Another challenge for the creators of these standards is developing enhanced methods to handle variable-rate bit streams. Particularly in the case of low bit-rate streams, it may take a long time to fill up a buffer, meaning that signals could become excessively delayed. To solve this, additional null packets can be added to the buffer whenever the (user-controlled) maximum delay limit is reached. That way, when variable rate bit streams drop to a low data rate (such as when sending a still image), the overall delay through the end-to-end system will still be controlled.

With luck, these standards should be approved and released within the next 6-12 months. Already, some work is being done within the Video Services Forum to set up sessions for interoperability testing between vendors who are developing equipment that is intended to meet these new standards. The upcoming VidTrans conference, to be held Feb. 1-3, 2011, in Marina Del Rey, Calif., may be the first occasion where vendors publicly show this equipment, and, just possibly, the first public demonstration of interoperability. It's also fairly likely that by this time next year, it will be possible to buy standards-based uncompressed video over IP gear on the open market.

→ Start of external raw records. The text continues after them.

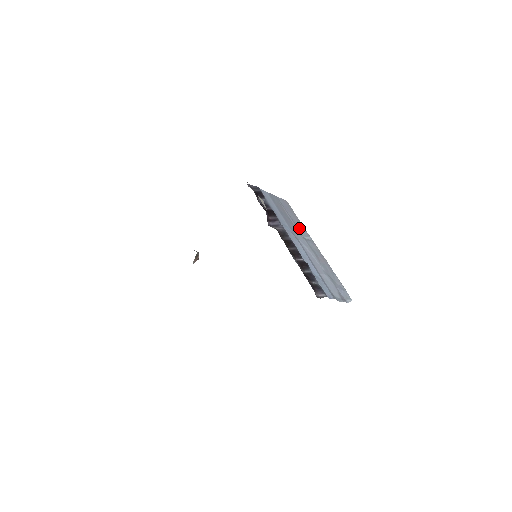
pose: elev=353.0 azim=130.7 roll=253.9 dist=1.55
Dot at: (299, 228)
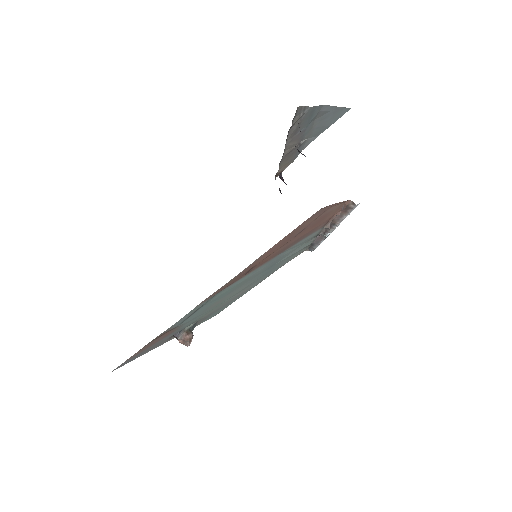
Dot at: occluded
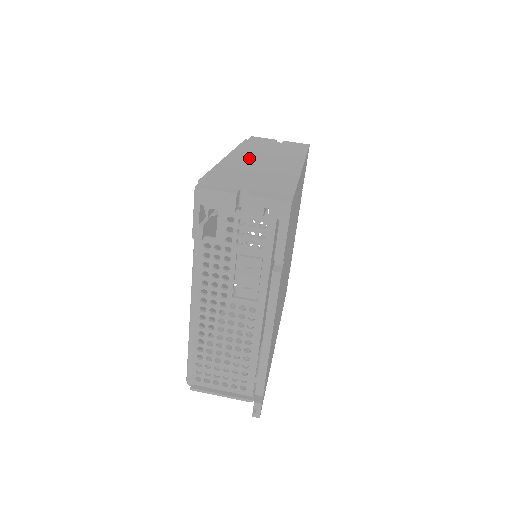
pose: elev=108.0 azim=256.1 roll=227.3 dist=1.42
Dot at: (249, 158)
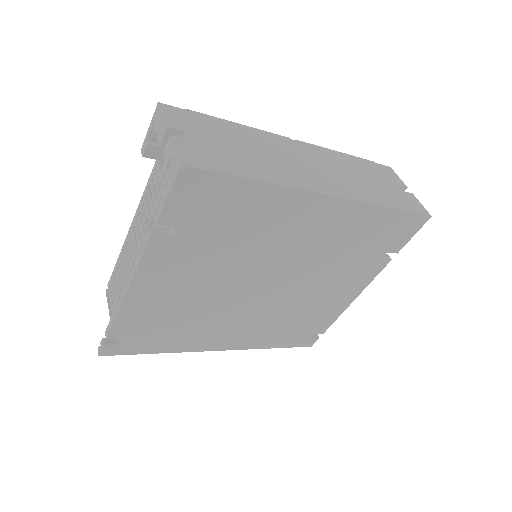
Dot at: (302, 153)
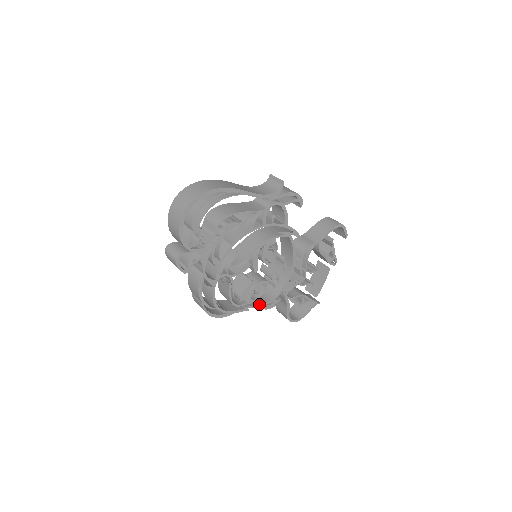
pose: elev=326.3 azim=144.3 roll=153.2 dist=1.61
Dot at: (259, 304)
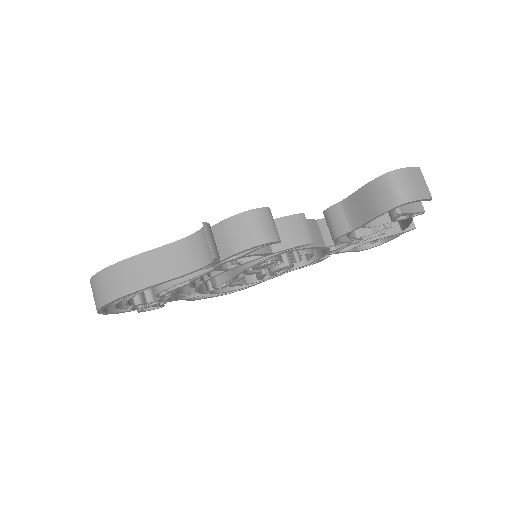
Dot at: (298, 263)
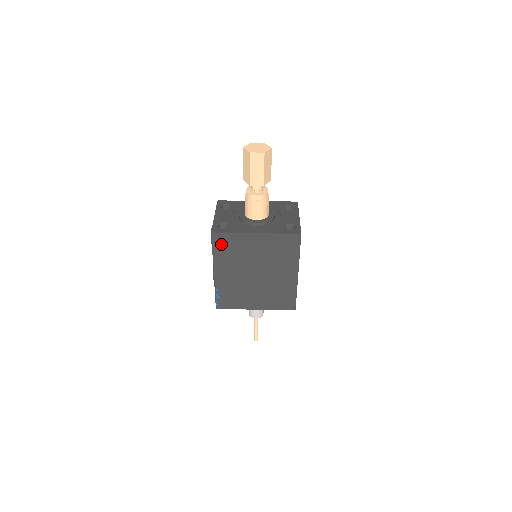
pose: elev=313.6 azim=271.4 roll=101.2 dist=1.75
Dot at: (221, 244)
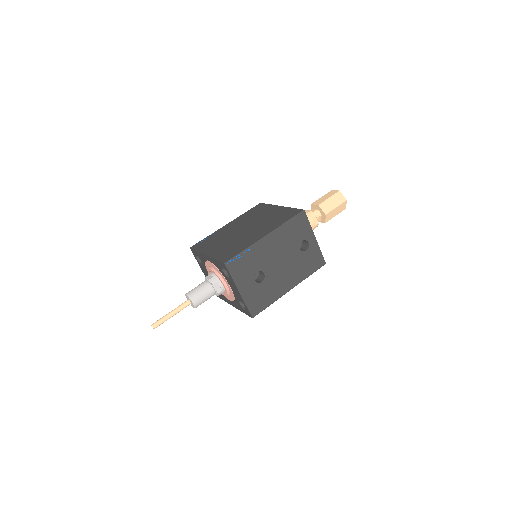
Dot at: (255, 209)
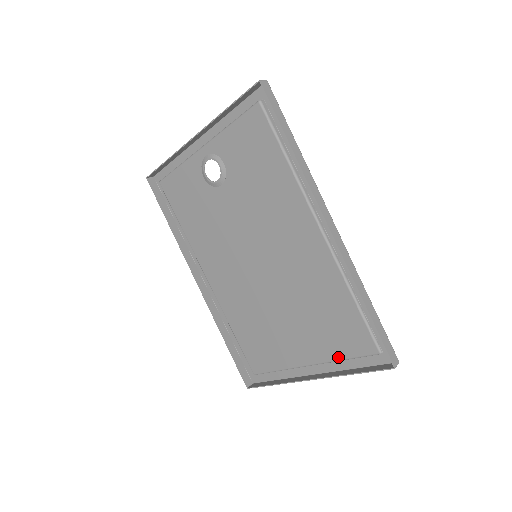
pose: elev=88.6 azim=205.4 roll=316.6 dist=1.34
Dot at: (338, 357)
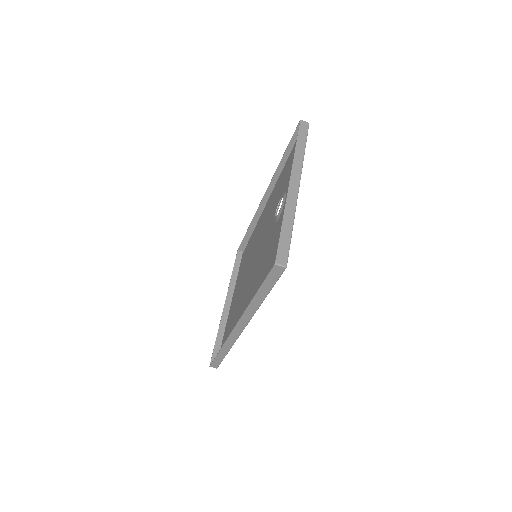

Disclaimer: Keep in mind that much of the information in this article is about standards that have not yet been fully approved and ratified. Until that process is complete, it would be foolish indeed to develop or release products that are based on concepts that could be revised or discarded at any time.

Wes Simpson

Wes Simpson is President of Telecom Product Consulting, an independent consulting firm that focuses on video and telecommunications products. He has 30 years experience in the design, development and marketing of products for telecommunication applications. He is a frequent speaker at industry events such as IBC, NAB and VidTrans and is author of the book Video Over IP and a frequent contributor to TV Tech. Wes is a founding member of the Video Services Forum.